If I were in discussion with John of Damascus I hope that we would find much to agree with and we would say of each other that we had found the same substance of faith. Then we would have to deal with issues such as the status of Chalcedon. But it is almost fanatical to begin with Chalcedon, on both sides, since that precludes any discovery of agreement. Our hierarchs have engaged in such discussion and have found that which many of us also have understood, that there is a substantial unity of faith between the EO and OO. This does not remove obstacles to unity, but it does mean that we begin where we really are in relation to each other, and discuss with each other on the basis of truth and not polemics and stereotypes.
The SAS, in my view, is simply the recognition of the position where we are at when we meet each other. It does not guarantee or necessitate union. But it does preclude false accusations and stereotypes and requires a more careful and accurate tone of discussion.
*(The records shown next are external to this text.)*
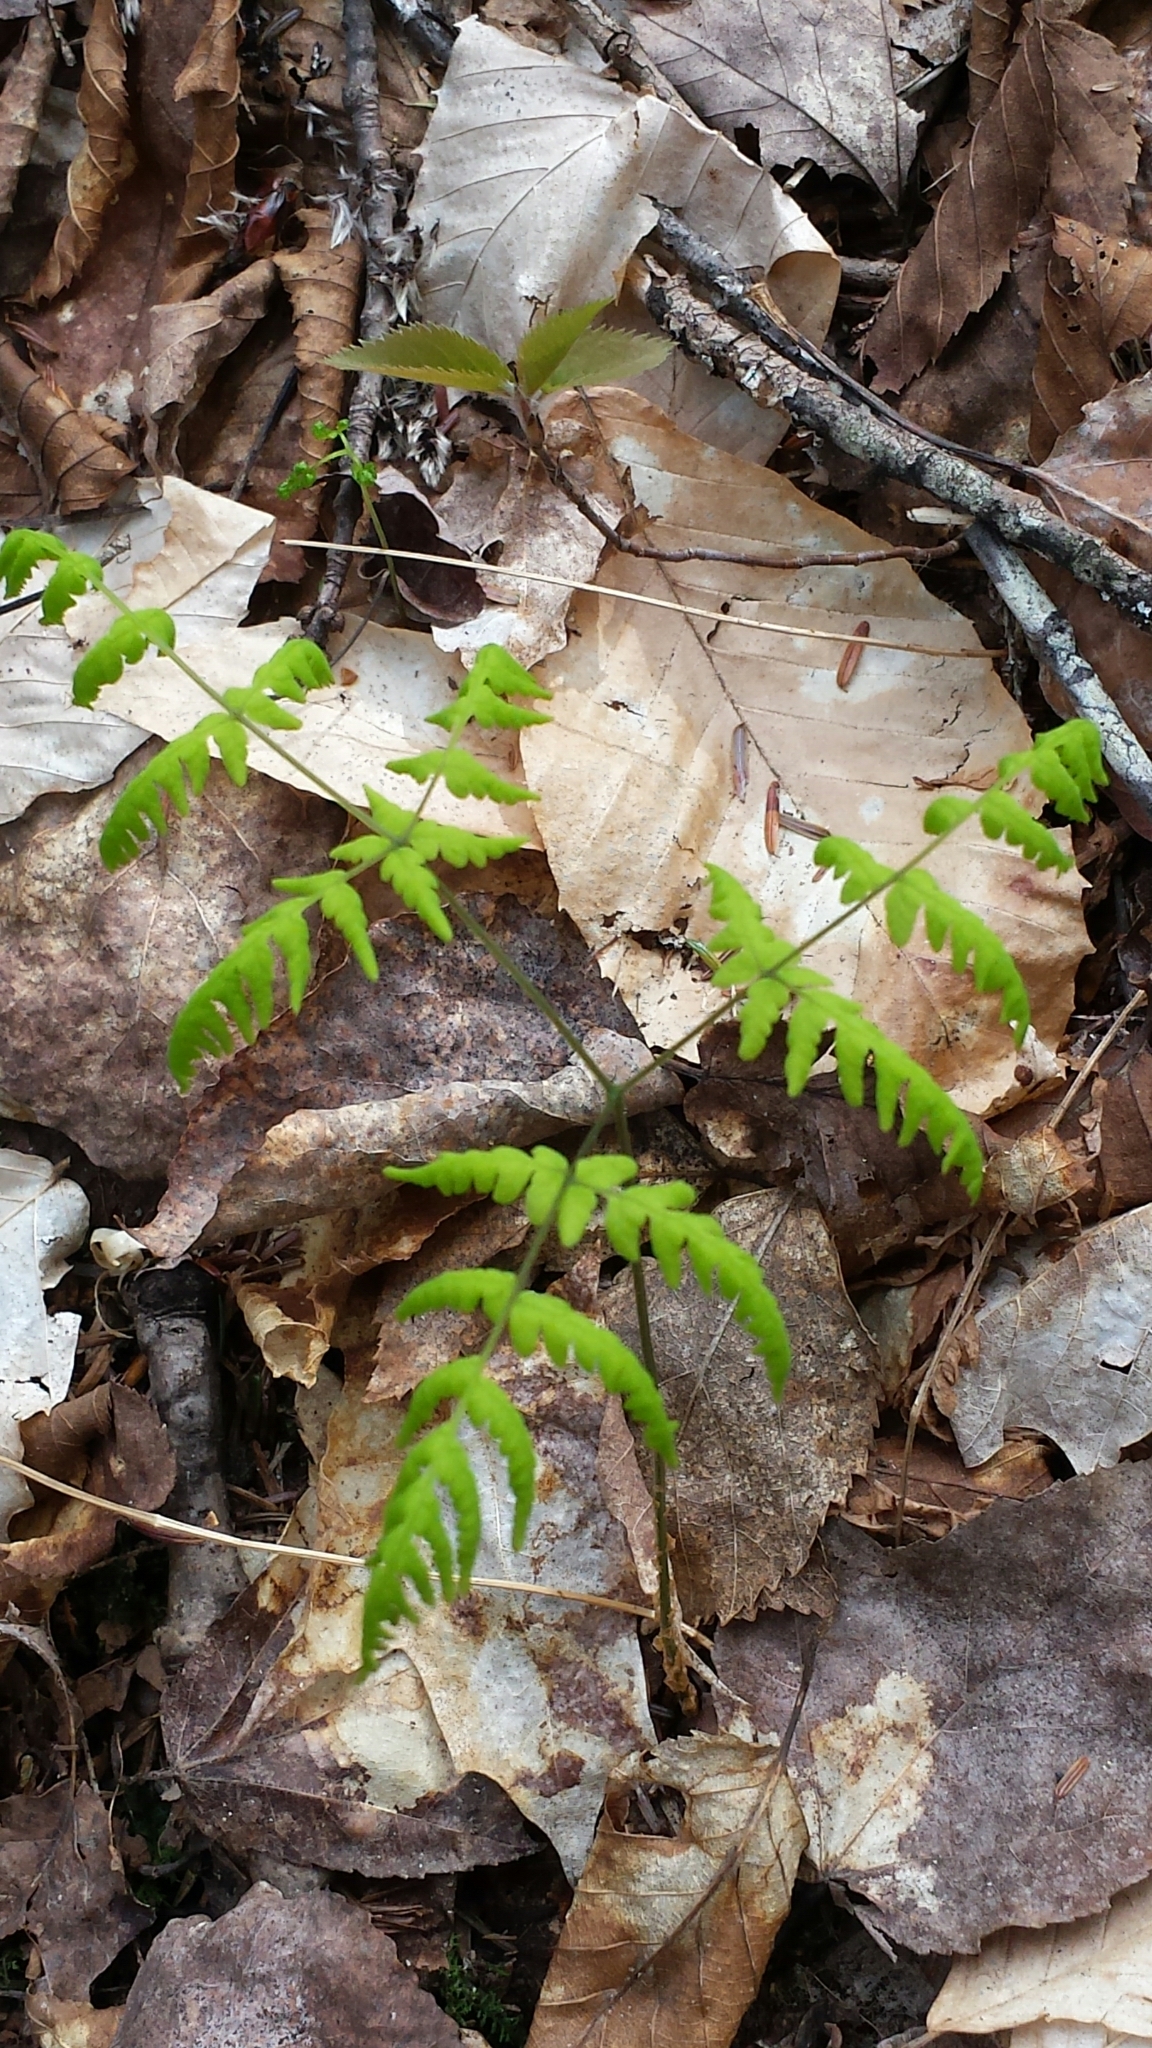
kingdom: Plantae
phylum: Tracheophyta
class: Polypodiopsida
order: Polypodiales
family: Cystopteridaceae
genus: Gymnocarpium
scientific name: Gymnocarpium dryopteris
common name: Oak fern
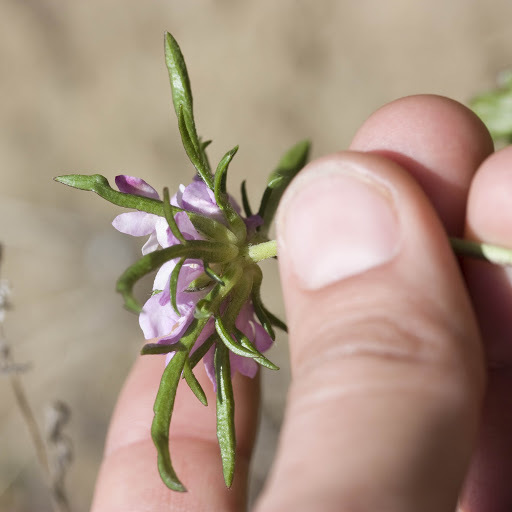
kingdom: Plantae
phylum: Tracheophyta
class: Magnoliopsida
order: Dipsacales
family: Caprifoliaceae
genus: Sixalix
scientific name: Sixalix atropurpurea
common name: Sweet scabious
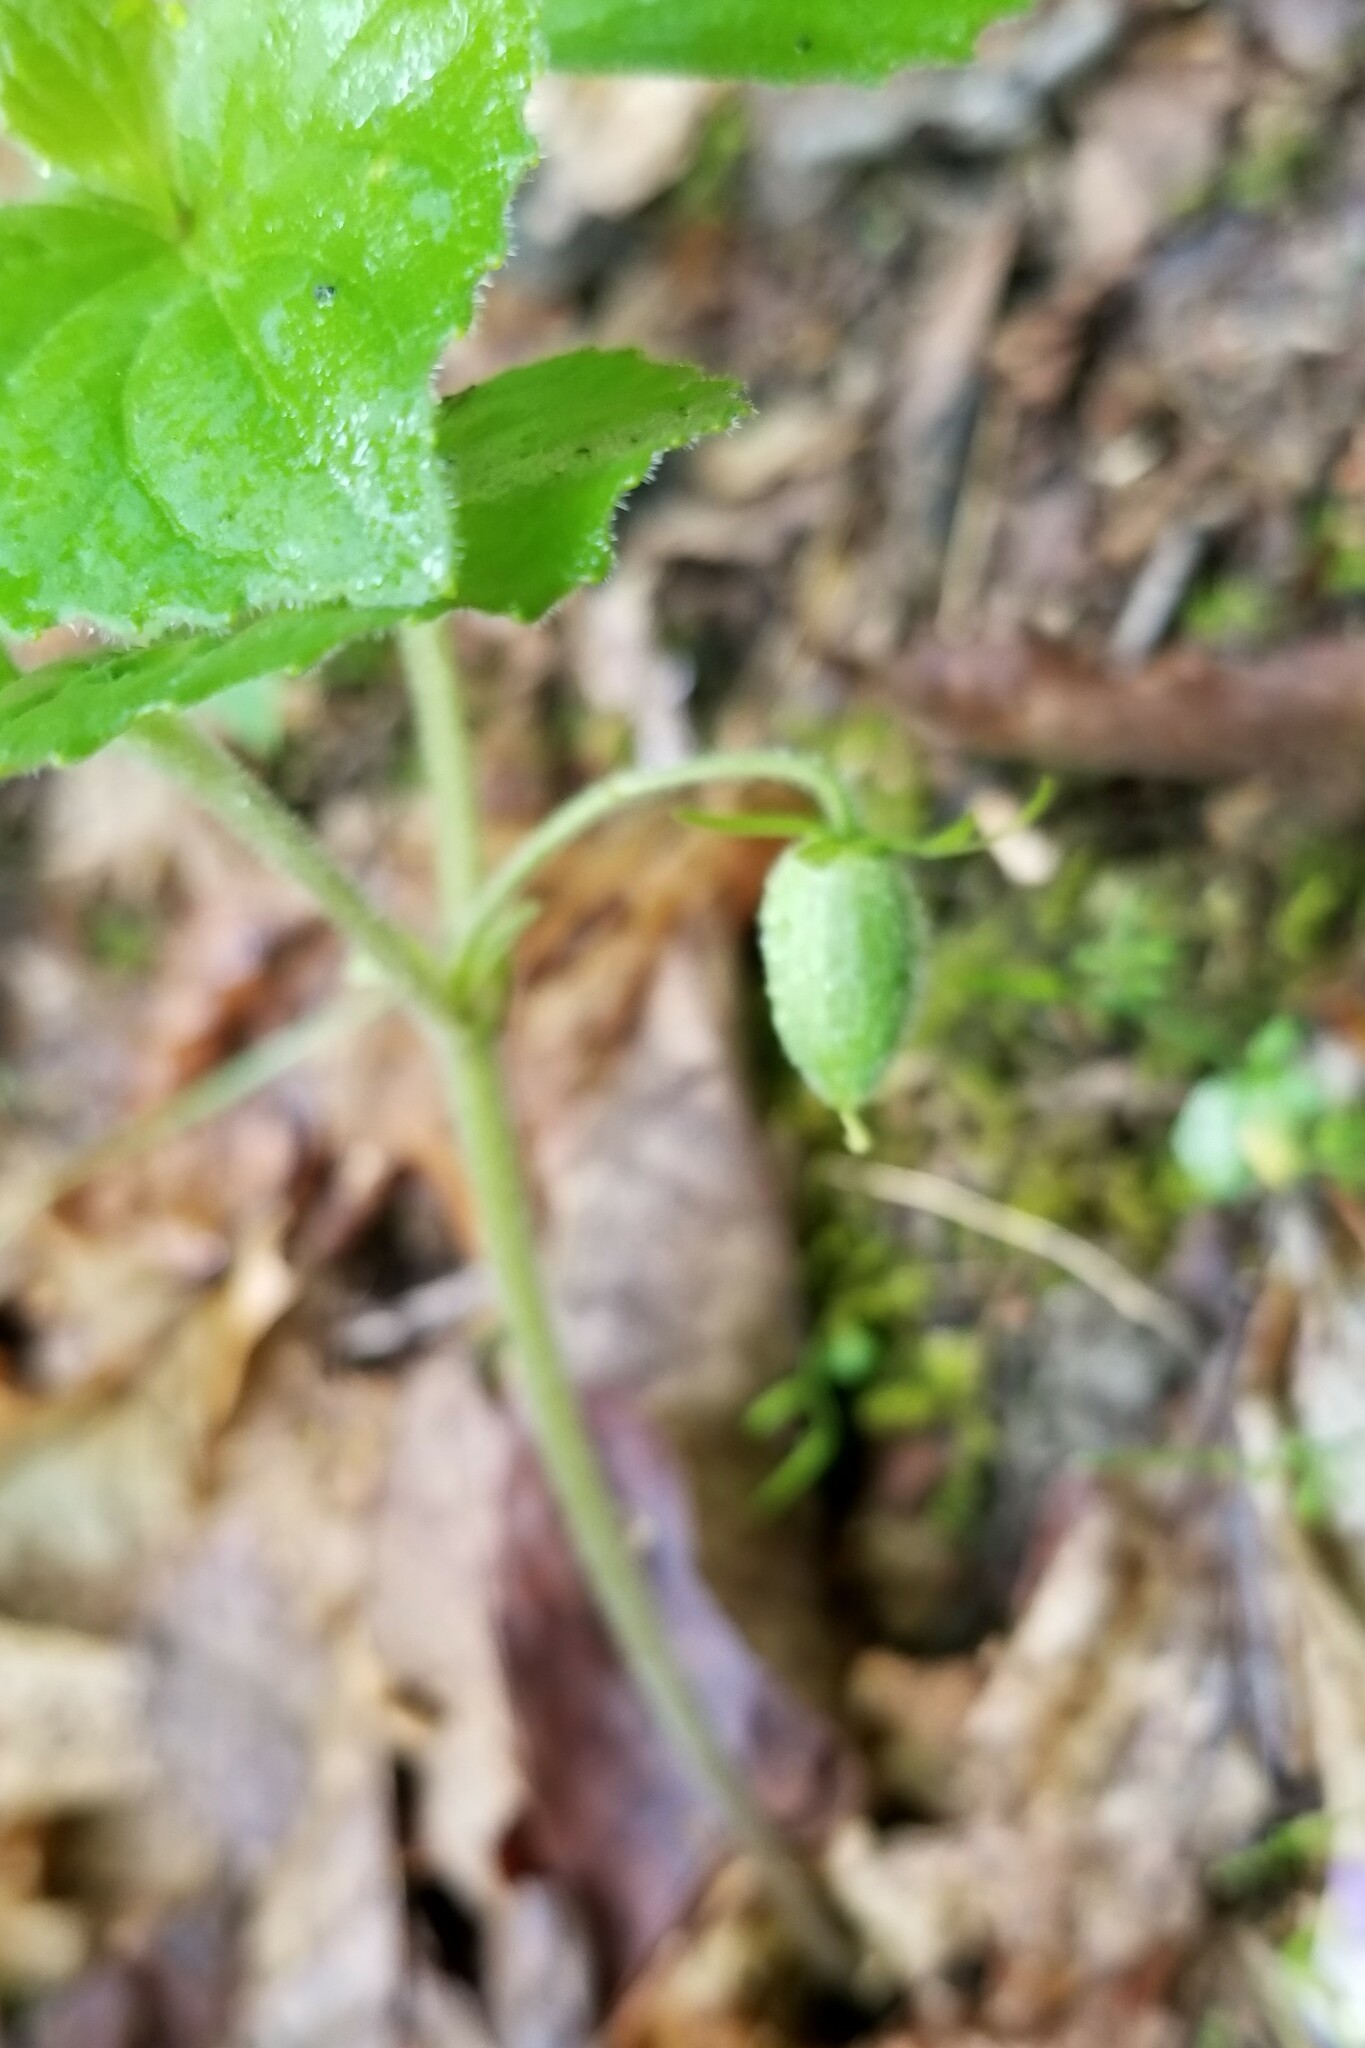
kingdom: Plantae
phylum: Tracheophyta
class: Magnoliopsida
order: Malpighiales
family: Violaceae
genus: Viola
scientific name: Viola pubescens
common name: Yellow forest violet
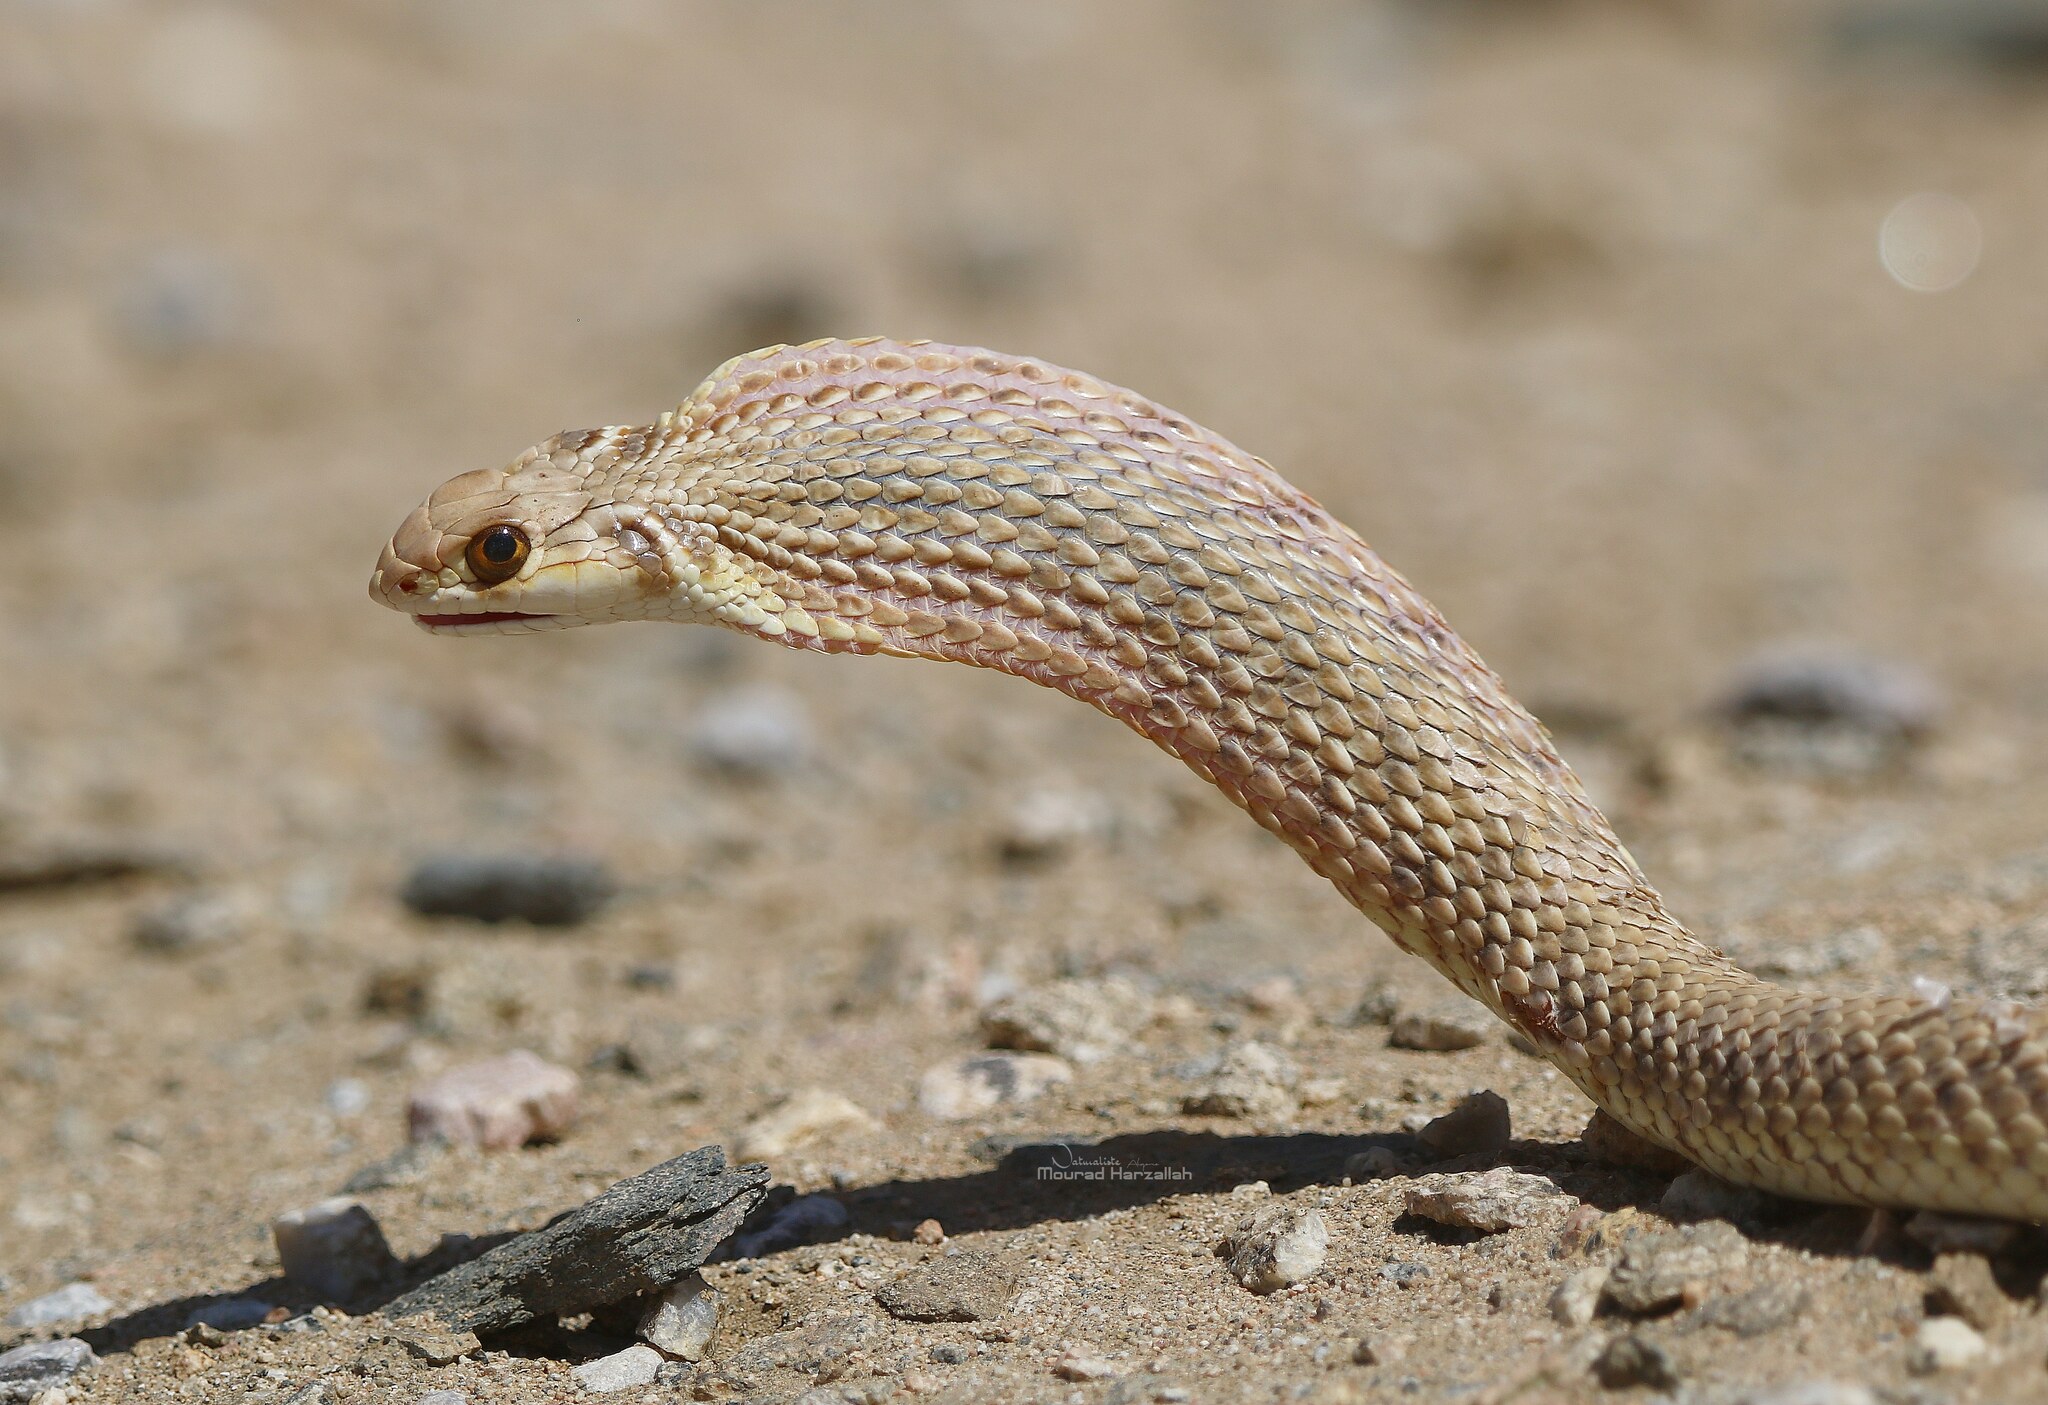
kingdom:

There are lots of EO I meet who think I am a heretic, mostly Western converts, but that is their ignorance, it should not be allowed to set the tone of our general response to the wider mainstream communion of EO.
When Archbishop Gregorios and Metropolitan John attended the consecration of the Syrian Orthodox Cathedral in London they did not come as visitors to group they had nothing in connection with. And when Archbishop Gregorios asked that the Holy Spirit would descend and fill the place as it was used for worship I did not sense he was saying things he did not mean. Indeed he said that they were from his heart. This is surely a working out of the fellowship that many feel between the EO and OO, for all of the difficulties which Chalcedon still represents.
Our opposition to Chalcedon remains rooted in the events surrounding it, as is reasonable, but when we meet with the EO we are doing so on the basis of Chalcedon corrected by Constantinople 553. We must be clear which Chalcedon we are dealing with. It is a little like some atrocity happening in a war, the war continues and a peace is brokered and relations become friendly. When thinking about the atrocity there is always a need to preserve the condemnation of what happened, but when dealing with the relations with the other country, though the atrocity will need to be dealt with in due course to normalise relations, it is not helpful for it to be the only means of describing that other country, especially as time passes.
It is a little like me always saying to a Frenchman, 'We will have nothing to do with you until you repudiate the Norman Invasion of 1066!'. Chalcedon is more important than that. But it is how we are being encouraged to act. The Frenchman might say, 'What about our co-operation in the First and Second World Wars? Doesn't that count for something?'. And surely it must even if it doesn't take away the hurt and offence of the Norman Invasion. We would have to deal with the Frenchman through the prism of the co-operation in the First and Second World Wars, even while we still consider the Norman Conquest as an event in its own time. Of course if the Frenchman laughs at me and says 'I spit on your bowler hat, we humiliated you in 1066 and you deserved it' then a response might be different.
But my general point is that there is a difference between an historical event in its context, and the ongoing development of the belief of a group which considers that event important but which also moderates and changes its view of that event. They cannot be treated as the same.